Foi preciso adaptar nosso olhar ocidental para enxergar e entender sem julgar tudo que representou a Copa do Catar. Desvendar culturas faz parte de viver um mundial de futebol, mas esse era diferente. O primeiro do mundo árabe.
Tudo que calou, gritou. A boca fechada dos alemães pela censura de não poder apoiar a causa que gostariam. Quando os joelhos dobraram, nem sempre foi só pela oração tão importante para os muçulmanos, repetida cinco vezes por dia em toda a cidade. O ingleses se ajoelharam também em protesto por não poder falar de amor. Um jornalista e sua bandeira de Pernambuco barrados na porta do estádio porque os anfitriões acreditavam que o arco-íris do brasão do Estado era símbolo do movimento LGBTQIA+, criminalizado nessas terras.
O anfitrião da Copa de 2022 abriu as portas para o mundo, mas não nos deixou entrar verdadeiramente. A luz dos arranha-céus gigantescos não foi suficiente para iluminar o proibido, o velado, o não necessariamente explicado. A Copa sem bebida álcoolica, sem aquela clássica cervejinha gelada. A Copa dos homens protagonistas, em um lugar em que as mulheres ainda buscam mais espaço. A principal delas, uma Sheika, que idealiza uma cidade voltada para a educação, com o principal objetivo de fortalecer a presença a mulher na ciência.
Foi justamente no estádio da cidade da educação, o Education City Stadium, que o Brasil foi eliminado nas quartas de final. O consolo veio ainda dentro de campo, de um pequeno rival. O menino croata que correu para abraçar Neymar. Quando os seguranças tentaram barrar, o ídolo da nossa seleção fez questão de aceitar o carinho. A solidariedade transcendendo a cor da camisa.
Com a alcunha de país do futebol, criamos a maluquice de achar que por isso seremos sempre campeões. Perder uma Copa? Fracasso completo. Será? Ser o país do futebol vai muito além dessa frase. No Catar, fomos alegria, dança, ginga, sorriso, festa, diversão, leveza. Voamos como pombos. É a soma de tudo isso que nós somos. O Brasil segue sendo o país que encanta o mundo. "É o Mundial que perde sem o Brasil", ouvi de um marroquino.
Quantas lições a zebra da Copa nos trouxe. O Marrocos — único país africano a chegar em uma semifinal na história. O país árabe, muçulmano, mais humano. Em que a mãe comemorou com o filho no gramado. Foi como uma mãe que aprende a lidar com seu primeiro filho, com erros consideráveis e acertos lindíssimos, na tentativa de criar uma identidade, que se comportou o país anfitrião dessa Copa do Mundo.

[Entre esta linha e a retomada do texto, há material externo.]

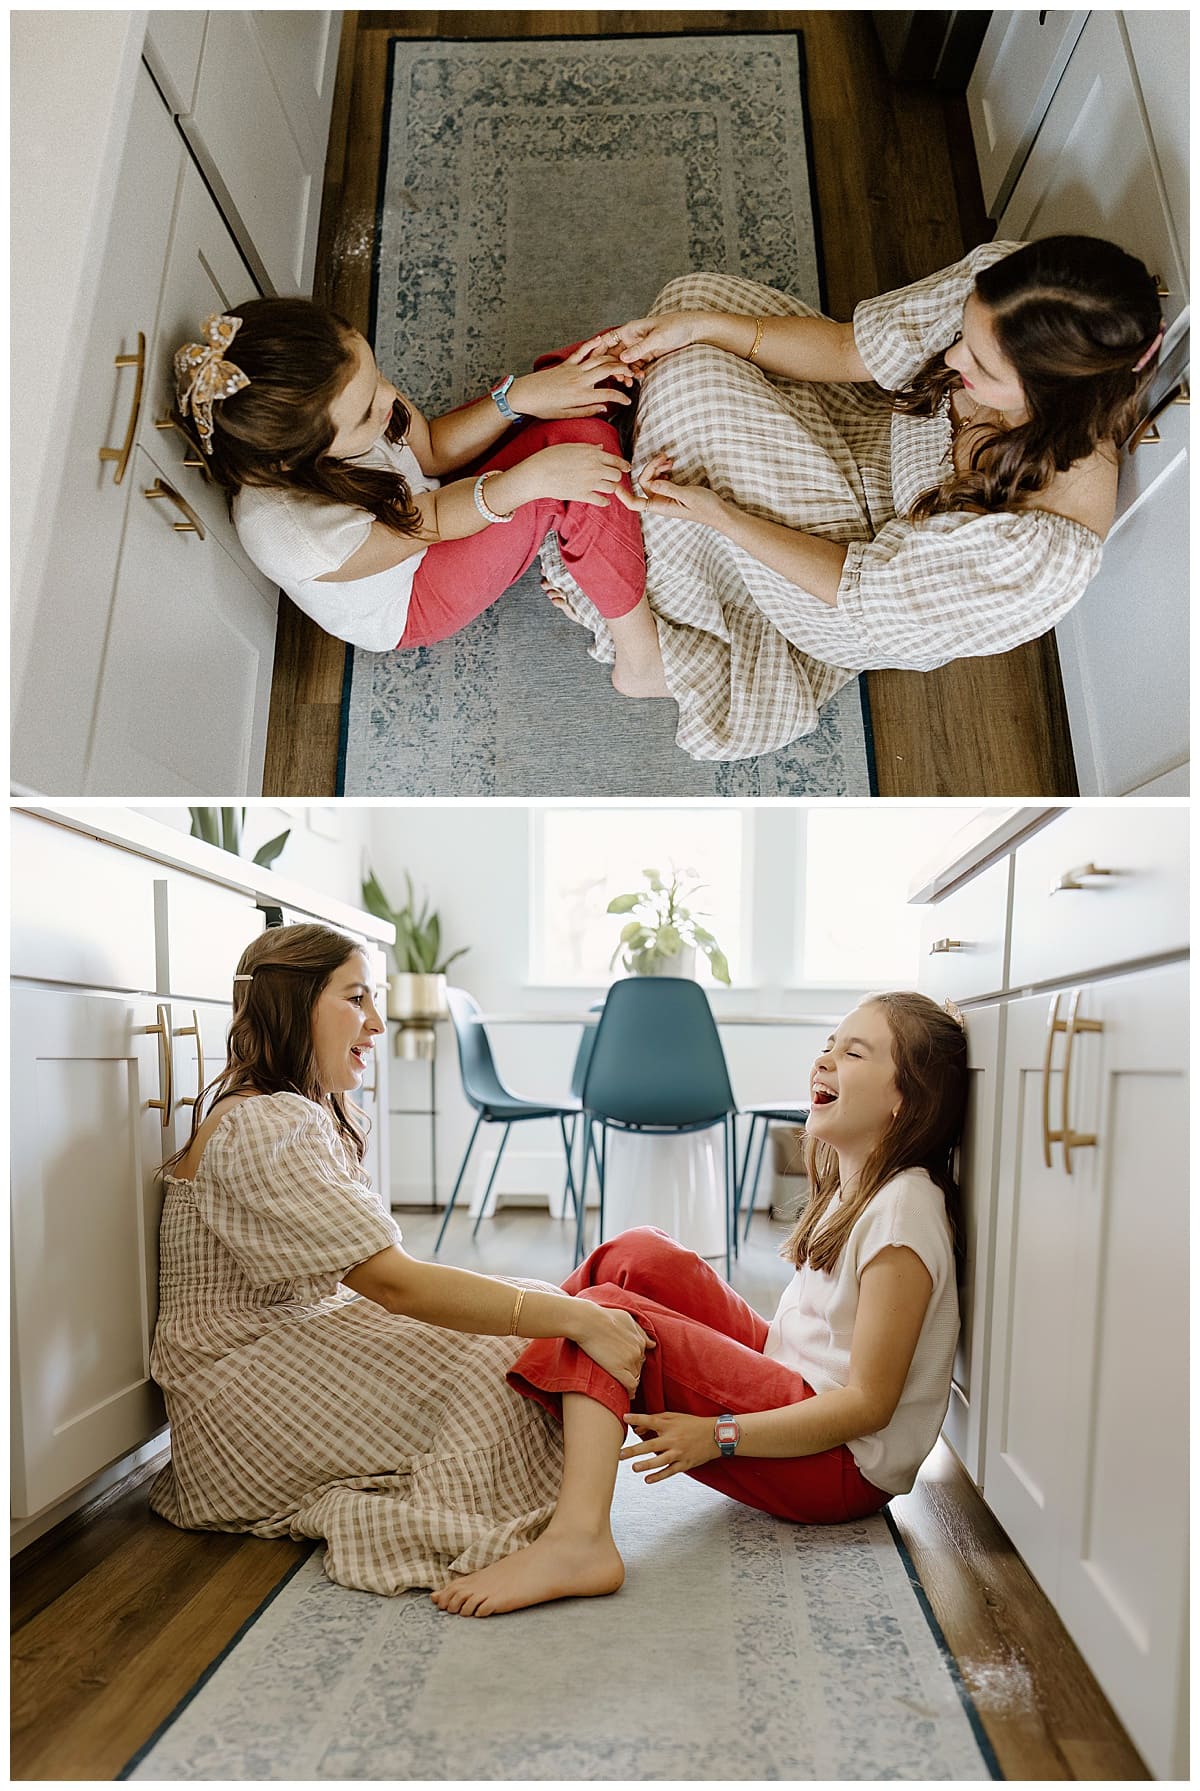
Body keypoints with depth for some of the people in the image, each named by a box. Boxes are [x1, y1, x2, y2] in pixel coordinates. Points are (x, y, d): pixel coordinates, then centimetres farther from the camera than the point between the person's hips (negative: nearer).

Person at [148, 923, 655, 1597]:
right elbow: (393, 1282, -29)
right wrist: (576, 1318, -31)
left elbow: (371, 1279, 7)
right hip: (245, 1394, -9)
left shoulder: (312, 1114, 12)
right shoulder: (262, 1128, -22)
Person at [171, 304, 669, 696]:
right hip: (410, 604, -7)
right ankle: (641, 661, -15)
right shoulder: (291, 535, -42)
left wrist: (520, 396, -25)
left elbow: (432, 448, -10)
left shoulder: (310, 400, -26)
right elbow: (431, 521, -27)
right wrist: (527, 480, -39)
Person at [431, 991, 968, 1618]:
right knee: (639, 1255, -2)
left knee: (607, 1311, -20)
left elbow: (869, 1403, -20)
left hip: (842, 1465, -9)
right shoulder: (850, 1184, 10)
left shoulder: (904, 1209, -19)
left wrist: (716, 1435, -26)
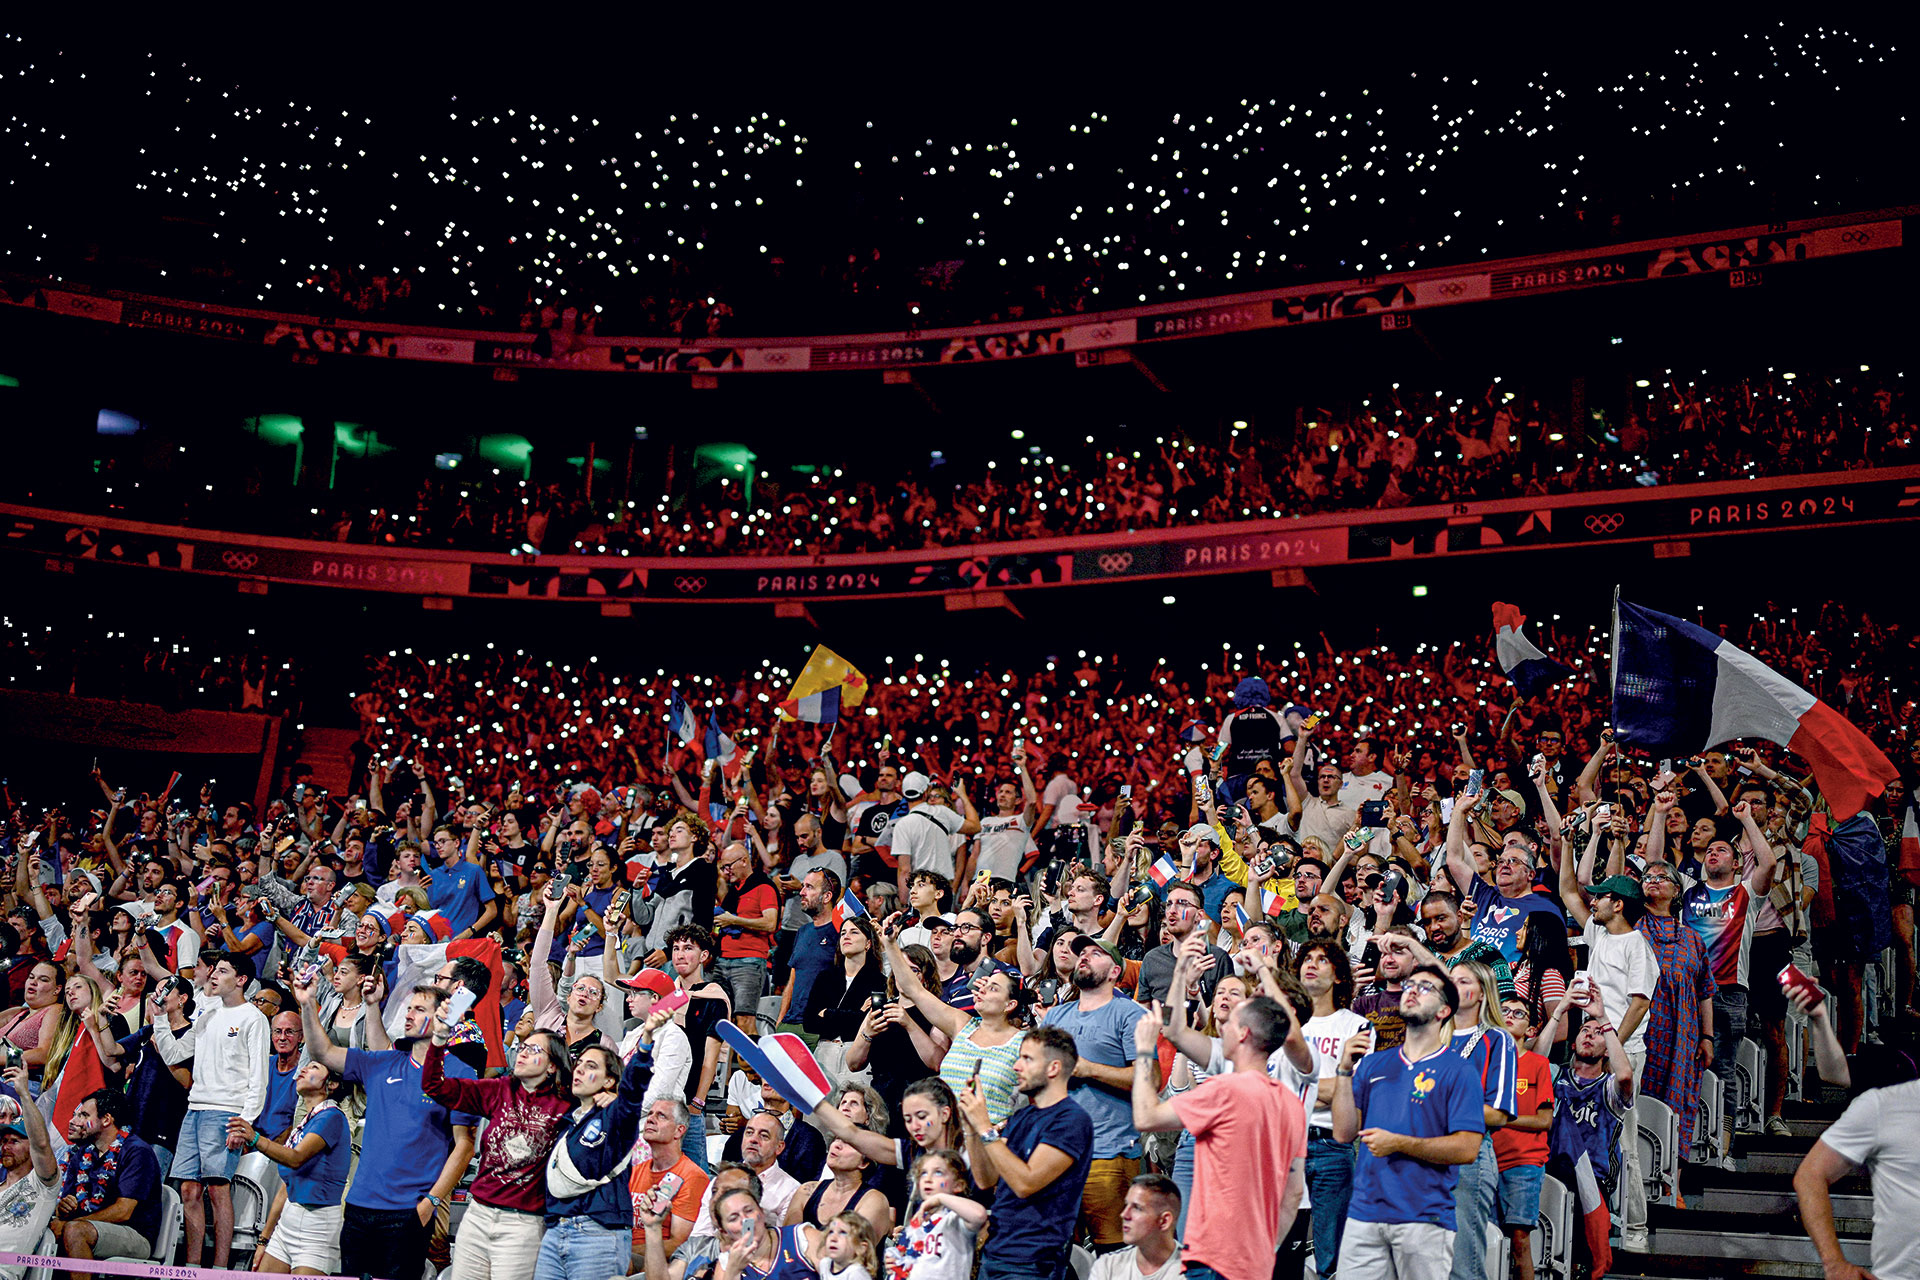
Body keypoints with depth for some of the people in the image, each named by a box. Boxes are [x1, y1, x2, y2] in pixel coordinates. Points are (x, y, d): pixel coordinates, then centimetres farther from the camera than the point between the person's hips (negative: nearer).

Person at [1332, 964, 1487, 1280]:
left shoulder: (1459, 1072, 0)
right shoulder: (1373, 1064, 15)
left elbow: (1467, 1149, -9)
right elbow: (1344, 1132, 8)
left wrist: (1398, 1143, -15)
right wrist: (1345, 1070, -1)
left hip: (1425, 1216, -4)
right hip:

Se existisse uma caixa de memórias para guardar tudo que descobrimos aqui, ela certamente estaria à venda no Souq Waqif. Ao andar pelos corredores abarrotados e coloridos, com torcedores de todo o planeta vestindo as camisas dos seus times, seria preciso ter muita paciência na negociação com os árabes pelo melhor desconto, mas até nisso haveria beleza, porque ter vivido essa Copa foi um aprendizado sobre valorizar o tempo. "Now is all", "o agora é tudo" foi o slogan do mundial. E, sim, cada dia, hora, minuto, segundo é tudo que temos. Das vivências mais corriqueiras e triviais, aos momentos grandiosos como esse.
Não há como medir o valor do legado que este Mundial deixa aos árabes. Na terra em que se constrói tudo que cabe na imaginação, no mundo dos sonhos, deixo o Catar cantarolando a música que tantas vezes nos embalou por aqui e que tem uma letra absolutamente representativa para resumir o que foram esses dias: olhem quem somos, somos os sonhadores, fazemos acontecer, porque acreditamos, porque podemos ver, aqui estão aqueles que tem paixão, que fazem acontecer, respeito.
Respeito. Nós aprendemos com os árabes que outros mundos existem. Mesmo que diferentes e até distantes do nosso. Lá ou aqui, no Rio Grande do Sul ou no Catar, o futebol é a representação de que onde há felicidade sempre é possível ser mais e melhor, se estivermos juntos.